Saved entries:

__________________________________________________

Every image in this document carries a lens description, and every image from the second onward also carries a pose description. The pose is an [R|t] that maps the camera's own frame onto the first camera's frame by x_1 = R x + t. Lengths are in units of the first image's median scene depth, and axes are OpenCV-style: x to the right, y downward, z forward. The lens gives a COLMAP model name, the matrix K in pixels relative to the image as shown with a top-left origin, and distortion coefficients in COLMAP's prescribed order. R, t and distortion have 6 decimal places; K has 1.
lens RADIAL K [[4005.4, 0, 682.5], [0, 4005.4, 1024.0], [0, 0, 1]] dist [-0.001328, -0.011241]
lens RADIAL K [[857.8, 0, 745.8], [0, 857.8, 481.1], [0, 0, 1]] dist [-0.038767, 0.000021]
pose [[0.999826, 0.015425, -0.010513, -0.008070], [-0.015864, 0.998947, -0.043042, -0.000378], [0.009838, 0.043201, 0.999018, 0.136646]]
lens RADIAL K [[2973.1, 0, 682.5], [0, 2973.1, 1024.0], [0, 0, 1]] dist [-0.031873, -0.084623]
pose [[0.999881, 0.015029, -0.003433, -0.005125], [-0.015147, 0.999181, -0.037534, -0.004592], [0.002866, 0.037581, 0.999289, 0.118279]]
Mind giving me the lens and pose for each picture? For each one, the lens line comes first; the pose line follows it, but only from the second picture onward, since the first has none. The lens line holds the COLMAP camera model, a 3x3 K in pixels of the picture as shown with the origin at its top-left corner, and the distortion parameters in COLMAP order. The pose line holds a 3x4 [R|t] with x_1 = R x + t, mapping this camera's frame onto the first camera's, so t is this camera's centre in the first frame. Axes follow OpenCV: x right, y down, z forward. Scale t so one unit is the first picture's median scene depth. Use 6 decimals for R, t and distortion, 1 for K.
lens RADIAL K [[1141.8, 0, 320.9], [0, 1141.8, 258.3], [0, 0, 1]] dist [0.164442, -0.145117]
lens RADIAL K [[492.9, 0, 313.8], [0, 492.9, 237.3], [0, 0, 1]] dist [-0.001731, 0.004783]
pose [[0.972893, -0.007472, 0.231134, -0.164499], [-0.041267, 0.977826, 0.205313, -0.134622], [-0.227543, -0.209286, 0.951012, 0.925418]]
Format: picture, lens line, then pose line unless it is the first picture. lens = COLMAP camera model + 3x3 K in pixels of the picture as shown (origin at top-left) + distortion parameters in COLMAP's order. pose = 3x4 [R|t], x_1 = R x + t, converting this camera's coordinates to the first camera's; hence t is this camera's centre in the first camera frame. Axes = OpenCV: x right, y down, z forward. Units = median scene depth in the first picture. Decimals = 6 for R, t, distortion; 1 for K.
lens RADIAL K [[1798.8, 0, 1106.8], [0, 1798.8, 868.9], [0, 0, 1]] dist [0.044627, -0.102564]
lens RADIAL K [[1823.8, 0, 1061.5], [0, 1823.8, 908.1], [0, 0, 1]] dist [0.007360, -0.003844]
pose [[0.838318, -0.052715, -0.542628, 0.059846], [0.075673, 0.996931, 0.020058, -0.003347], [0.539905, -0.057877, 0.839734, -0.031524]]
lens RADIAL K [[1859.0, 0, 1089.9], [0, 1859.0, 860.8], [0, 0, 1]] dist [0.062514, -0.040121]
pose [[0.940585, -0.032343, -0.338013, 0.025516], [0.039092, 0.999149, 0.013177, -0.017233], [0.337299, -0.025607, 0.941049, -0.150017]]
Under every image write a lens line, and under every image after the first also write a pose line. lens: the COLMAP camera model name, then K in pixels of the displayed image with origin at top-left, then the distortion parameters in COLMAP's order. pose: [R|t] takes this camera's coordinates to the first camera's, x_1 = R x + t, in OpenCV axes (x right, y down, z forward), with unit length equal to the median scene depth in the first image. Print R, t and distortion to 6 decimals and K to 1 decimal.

__________________________________________________

Exercise requirements: Please retype all of the rows above, reproducing every line character for character.

Solution for this exercise:
Every image in this document carries a lens description, and every image from the second onward also carries a pose description. The pose is an [R|t] that maps the camera's own frame onto the first camera's frame by x_1 = R x + t. Lengths are in units of the first image's median scene depth, and axes are OpenCV-style: x to the right, y downward, z forward. The lens gives a COLMAP model name, the matrix K in pixels relative to the image as shown with a top-left origin, and distortion coefficients in COLMAP's prescribed order. R, t and distortion have 6 decimal places; K has 1.
lens RADIAL K [[4005.4, 0, 682.5], [0, 4005.4, 1024.0], [0, 0, 1]] dist [-0.001328, -0.011241]
lens RADIAL K [[857.8, 0, 745.8], [0, 857.8, 481.1], [0, 0, 1]] dist [-0.038767, 0.000021]
pose [[0.999826, 0.015425, -0.010513, -0.008070], [-0.015864, 0.998947, -0.043042, -0.000378], [0.009838, 0.043201, 0.999018, 0.136646]]
lens RADIAL K [[2973.1, 0, 682.5], [0, 2973.1, 1024.0], [0, 0, 1]] dist [-0.031873, -0.084623]
pose [[0.999881, 0.015029, -0.003433, -0.005125], [-0.015147, 0.999181, -0.037534, -0.004592], [0.002866, 0.037581, 0.999289, 0.118279]]
Mind giving me the lens and pose for each picture? For each one, the lens line comes first; the pose line follows it, but only from the second picture onward, since the first has none. The lens line holds the COLMAP camera model, a 3x3 K in pixels of the picture as shown with the origin at its top-left corner, and the distortion parameters in COLMAP order. The pose line holds a 3x4 [R|t] with x_1 = R x + t, mapping this camera's frame onto the first camera's, so t is this camera's centre in the first frame. Axes follow OpenCV: x right, y down, z forward. Scale t so one unit is the first picture's median scene depth. Use 6 decimals for R, t and distortion, 1 for K.
lens RADIAL K [[1141.8, 0, 320.9], [0, 1141.8, 258.3], [0, 0, 1]] dist [0.164442, -0.145117]
lens RADIAL K [[492.9, 0, 313.8], [0, 492.9, 237.3], [0, 0, 1]] dist [-0.001731, 0.004783]
pose [[0.972893, -0.007472, 0.231134, -0.164499], [-0.041267, 0.977826, 0.205313, -0.134622], [-0.227543, -0.209286, 0.951012, 0.925418]]
Format: picture, lens line, then pose line unless it is the first picture. lens = COLMAP camera model + 3x3 K in pixels of the picture as shown (origin at top-left) + distortion parameters in COLMAP's order. pose = 3x4 [R|t], x_1 = R x + t, converting this camera's coordinates to the first camera's; hence t is this camera's centre in the first camera frame. Axes = OpenCV: x right, y down, z forward. Units = median scene depth in the first picture. Decimals = 6 for R, t, distortion; 1 for K.
lens RADIAL K [[1798.8, 0, 1106.8], [0, 1798.8, 868.9], [0, 0, 1]] dist [0.044627, -0.102564]
lens RADIAL K [[1823.8, 0, 1061.5], [0, 1823.8, 908.1], [0, 0, 1]] dist [0.007360, -0.003844]
pose [[0.838318, -0.052715, -0.542628, 0.059846], [0.075673, 0.996931, 0.020058, -0.003347], [0.539905, -0.057877, 0.839734, -0.031524]]
lens RADIAL K [[1859.0, 0, 1089.9], [0, 1859.0, 860.8], [0, 0, 1]] dist [0.062514, -0.040121]
pose [[0.940585, -0.032343, -0.338013, 0.025516], [0.039092, 0.999149, 0.013177, -0.017233], [0.337299, -0.025607, 0.941049, -0.150017]]
Under every image write a lens line, and under every image after the first also write a pose line. lens: the COLMAP camera model name, then K in pixels of the displayed image with origin at top-left, then the distortion parameters in COLMAP's order. pose: [R|t] takes this camera's coordinates to the first camera's, x_1 = R x + t, in OpenCV axes (x right, y down, z forward), with unit length equal to the median scene depth in the first image. Print R, t and distortion to 6 decimals and K to 1 decimal.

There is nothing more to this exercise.